Start of RECORDS SHOWN

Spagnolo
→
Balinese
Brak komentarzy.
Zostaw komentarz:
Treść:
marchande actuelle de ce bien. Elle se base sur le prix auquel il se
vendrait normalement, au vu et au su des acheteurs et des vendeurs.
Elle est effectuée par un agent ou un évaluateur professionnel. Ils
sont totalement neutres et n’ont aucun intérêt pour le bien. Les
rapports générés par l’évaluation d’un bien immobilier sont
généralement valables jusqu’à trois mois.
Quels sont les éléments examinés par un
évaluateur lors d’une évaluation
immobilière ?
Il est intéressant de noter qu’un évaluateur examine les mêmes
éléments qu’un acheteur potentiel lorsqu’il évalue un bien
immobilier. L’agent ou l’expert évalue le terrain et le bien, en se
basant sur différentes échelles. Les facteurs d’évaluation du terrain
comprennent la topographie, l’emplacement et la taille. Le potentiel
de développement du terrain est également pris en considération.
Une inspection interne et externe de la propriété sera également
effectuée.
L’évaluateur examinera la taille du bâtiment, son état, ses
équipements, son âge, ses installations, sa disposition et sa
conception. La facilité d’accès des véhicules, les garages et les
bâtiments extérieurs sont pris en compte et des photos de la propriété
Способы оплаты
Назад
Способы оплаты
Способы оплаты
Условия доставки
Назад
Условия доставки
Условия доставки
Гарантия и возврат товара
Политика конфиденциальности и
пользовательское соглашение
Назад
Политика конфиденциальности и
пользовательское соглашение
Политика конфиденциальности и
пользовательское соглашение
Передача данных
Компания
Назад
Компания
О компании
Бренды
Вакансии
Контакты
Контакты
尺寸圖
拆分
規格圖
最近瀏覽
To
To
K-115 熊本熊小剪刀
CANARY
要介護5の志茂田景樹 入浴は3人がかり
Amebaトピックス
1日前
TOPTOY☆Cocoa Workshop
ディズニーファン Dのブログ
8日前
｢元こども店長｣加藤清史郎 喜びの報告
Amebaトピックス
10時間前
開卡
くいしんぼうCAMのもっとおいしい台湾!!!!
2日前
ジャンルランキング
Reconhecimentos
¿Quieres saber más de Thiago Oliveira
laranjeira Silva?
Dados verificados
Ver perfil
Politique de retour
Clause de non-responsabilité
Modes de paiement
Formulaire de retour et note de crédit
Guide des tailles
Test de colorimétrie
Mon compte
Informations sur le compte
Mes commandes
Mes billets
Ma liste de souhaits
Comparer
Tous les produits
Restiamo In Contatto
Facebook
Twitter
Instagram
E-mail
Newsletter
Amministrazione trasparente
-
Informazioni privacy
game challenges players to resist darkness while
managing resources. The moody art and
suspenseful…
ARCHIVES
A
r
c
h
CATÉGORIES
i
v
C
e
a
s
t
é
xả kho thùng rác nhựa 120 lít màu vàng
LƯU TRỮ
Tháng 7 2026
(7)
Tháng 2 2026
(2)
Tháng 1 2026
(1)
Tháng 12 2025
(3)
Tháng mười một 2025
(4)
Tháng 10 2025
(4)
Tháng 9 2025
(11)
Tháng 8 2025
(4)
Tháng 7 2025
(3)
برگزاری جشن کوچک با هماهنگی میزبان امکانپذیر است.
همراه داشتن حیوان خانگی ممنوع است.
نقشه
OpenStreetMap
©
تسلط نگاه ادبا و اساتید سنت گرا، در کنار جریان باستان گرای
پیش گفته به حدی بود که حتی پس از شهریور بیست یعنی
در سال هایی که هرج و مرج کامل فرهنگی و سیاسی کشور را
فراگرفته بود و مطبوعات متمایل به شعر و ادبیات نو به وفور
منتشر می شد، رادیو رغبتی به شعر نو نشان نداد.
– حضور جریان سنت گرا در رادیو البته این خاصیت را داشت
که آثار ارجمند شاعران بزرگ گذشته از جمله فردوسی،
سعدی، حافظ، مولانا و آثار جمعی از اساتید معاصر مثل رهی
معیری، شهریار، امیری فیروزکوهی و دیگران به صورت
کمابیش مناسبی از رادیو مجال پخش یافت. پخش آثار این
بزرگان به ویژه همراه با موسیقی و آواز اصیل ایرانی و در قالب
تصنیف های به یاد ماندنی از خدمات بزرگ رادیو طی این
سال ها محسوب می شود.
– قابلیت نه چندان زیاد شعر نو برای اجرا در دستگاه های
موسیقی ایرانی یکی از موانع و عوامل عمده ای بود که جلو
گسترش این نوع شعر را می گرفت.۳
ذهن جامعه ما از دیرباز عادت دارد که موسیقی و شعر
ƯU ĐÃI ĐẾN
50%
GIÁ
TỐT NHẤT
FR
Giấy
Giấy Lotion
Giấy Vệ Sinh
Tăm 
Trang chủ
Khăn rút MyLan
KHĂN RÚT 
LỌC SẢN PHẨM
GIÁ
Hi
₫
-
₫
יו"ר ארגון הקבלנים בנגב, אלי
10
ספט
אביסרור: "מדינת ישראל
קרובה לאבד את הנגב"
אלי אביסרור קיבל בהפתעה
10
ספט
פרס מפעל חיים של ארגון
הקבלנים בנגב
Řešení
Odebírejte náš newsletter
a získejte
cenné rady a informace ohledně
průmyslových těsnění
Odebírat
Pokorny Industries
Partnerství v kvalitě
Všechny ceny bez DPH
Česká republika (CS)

End of RECORDS SHOWN

# [WHAT IS NEEDED]
Please recast every line of the listing above as a numbered list, leaving out any blank lines.

# [WRITTEN RESPONSE]
1. Spagnolo
2. →
3. Balinese
4. Brak komentarzy.
5. Zostaw komentarz:
6. Treść:
7. marchande actuelle de ce bien. Elle se base sur le prix auquel il se
8. vendrait normalement, au vu et au su des acheteurs et des vendeurs.
9. Elle est effectuée par un agent ou un évaluateur professionnel. Ils
10. sont totalement neutres et n’ont aucun intérêt pour le bien. Les
11. rapports générés par l’évaluation d’un bien immobilier sont
12. généralement valables jusqu’à trois mois.
13. Quels sont les éléments examinés par un
14. évaluateur lors d’une évaluation
15. immobilière ?
16. Il est intéressant de noter qu’un évaluateur examine les mêmes
17. éléments qu’un acheteur potentiel lorsqu’il évalue un bien
18. immobilier. L’agent ou l’expert évalue le terrain et le bien, en se
19. basant sur différentes échelles. Les facteurs d’évaluation du terrain
20. comprennent la topographie, l’emplacement et la taille. Le potentiel
21. de développement du terrain est également pris en considération.
22. Une inspection interne et externe de la propriété sera également
23. effectuée.
24. L’évaluateur examinera la taille du bâtiment, son état, ses
25. équipements, son âge, ses installations, sa disposition et sa
26. conception. La facilité d’accès des véhicules, les garages et les
27. bâtiments extérieurs sont pris en compte et des photos de la propriété
28. Способы оплаты
29. Назад
30. Способы оплаты
31. Способы оплаты
32. Условия доставки
33. Назад
34. Условия доставки
35. Условия доставки
36. Гарантия и возврат товара
37. Политика конфиденциальности и
38. пользовательское соглашение
39. Назад
40. Политика конфиденциальности и
41. пользовательское соглашение
42. Политика конфиденциальности и
43. пользовательское соглашение
44. Передача данных
45. Компания
46. Назад
47. Компания
48. О компании
49. Бренды
50. Вакансии
51. Контакты
52. Контакты
53. 尺寸圖
54. 拆分
55. 規格圖
56. 最近瀏覽
57. To
58. To
59. K-115 熊本熊小剪刀
60. CANARY
61. 要介護5の志茂田景樹 入浴は3人がかり
62. Amebaトピックス
63. 1日前
64. TOPTOY☆Cocoa Workshop
65. ディズニーファン Dのブログ
66. 8日前
67. ｢元こども店長｣加藤清史郎 喜びの報告
68. Amebaトピックス
69. 10時間前
70. 開卡
71. くいしんぼうCAMのもっとおいしい台湾!!!!
72. 2日前
73. ジャンルランキング
74. Reconhecimentos
75. ¿Quieres saber más de Thiago Oliveira
76. laranjeira Silva?
77. Dados verificados
78. Ver perfil
79. Politique de retour
80. Clause de non-responsabilité
81. Modes de paiement
82. Formulaire de retour et note de crédit
83. Guide des tailles
84. Test de colorimétrie
85. Mon compte
86. Informations sur le compte
87. Mes commandes
88. Mes billets
89. Ma liste de souhaits
90. Comparer
91. Tous les produits
92. Restiamo In Contatto
93. Facebook
94. Twitter
95. Instagram
96. E-mail
97. Newsletter
98. Amministrazione trasparente
99. -
100. Informazioni privacy
101. game challenges players to resist darkness while
102. managing resources. The moody art and
103. suspenseful…
104. ARCHIVES
105. A
106. r
107. c
108. h
109. CATÉGORIES
110. i
111. v
112. C
113. e
114. a
115. s
116. t
117. é
118. xả kho thùng rác nhựa 120 lít màu vàng
119. LƯU TRỮ
120. Tháng 7 2026
121. (7)
122. Tháng 2 2026
123. (2)
124. Tháng 1 2026
125. (1)
126. Tháng 12 2025
127. (3)
128. Tháng mười một 2025
129. (4)
130. Tháng 10 2025
131. (4)
132. Tháng 9 2025
133. (11)
134. Tháng 8 2025
135. (4)
136. Tháng 7 2025
137. (3)
138. برگزاری جشن کوچک با هماهنگی میزبان امکانپذیر است.
139. همراه داشتن حیوان خانگی ممنوع است.
140. نقشه
141. OpenStreetMap
142. ©
143. تسلط نگاه ادبا و اساتید سنت گرا، در کنار جریان باستان گرای
144. پیش گفته به حدی بود که حتی پس از شهریور بیست یعنی
145. در سال هایی که هرج و مرج کامل فرهنگی و سیاسی کشور را
146. فراگرفته بود و مطبوعات متمایل به شعر و ادبیات نو به وفور
147. منتشر می شد، رادیو رغبتی به شعر نو نشان نداد.
148. – حضور جریان سنت گرا در رادیو البته این خاصیت را داشت
149. که آثار ارجمند شاعران بزرگ گذشته از جمله فردوسی،
150. سعدی، حافظ، مولانا و آثار جمعی از اساتید معاصر مثل رهی
151. معیری، شهریار، امیری فیروزکوهی و دیگران به صورت
152. کمابیش مناسبی از رادیو مجال پخش یافت. پخش آثار این
153. بزرگان به ویژه همراه با موسیقی و آواز اصیل ایرانی و در قالب
154. تصنیف های به یاد ماندنی از خدمات بزرگ رادیو طی این
155. سال ها محسوب می شود.
156. – قابلیت نه چندان زیاد شعر نو برای اجرا در دستگاه های
157. موسیقی ایرانی یکی از موانع و عوامل عمده ای بود که جلو
158. گسترش این نوع شعر را می گرفت.۳
159. ذهن جامعه ما از دیرباز عادت دارد که موسیقی و شعر
160. ƯU ĐÃI ĐẾN
161. 50%
162. GIÁ
163. TỐT NHẤT
164. FR
165. Giấy
166. Giấy Lotion
167. Giấy Vệ Sinh
168. Tăm 
169. Trang chủ
170. Khăn rút MyLan
171. KHĂN RÚT 
172. LỌC SẢN PHẨM
173. GIÁ
174. Hi
175. ₫
176. -
177. ₫
178. יו"ר ארגון הקבלנים בנגב, אלי
179. 10
180. ספט
181. אביסרור: "מדינת ישראל
182. קרובה לאבד את הנגב"
183. אלי אביסרור קיבל בהפתעה
184. 10
185. ספט
186. פרס מפעל חיים של ארגון
187. הקבלנים בנגב
188. Řešení
189. Odebírejte náš newsletter
190. a získejte
191. cenné rady a informace ohledně
192. průmyslových těsnění
193. Odebírat
194. Pokorny Industries
195. Partnerství v kvalitě
196. Všechny ceny bez DPH
197. Česká republika (CS)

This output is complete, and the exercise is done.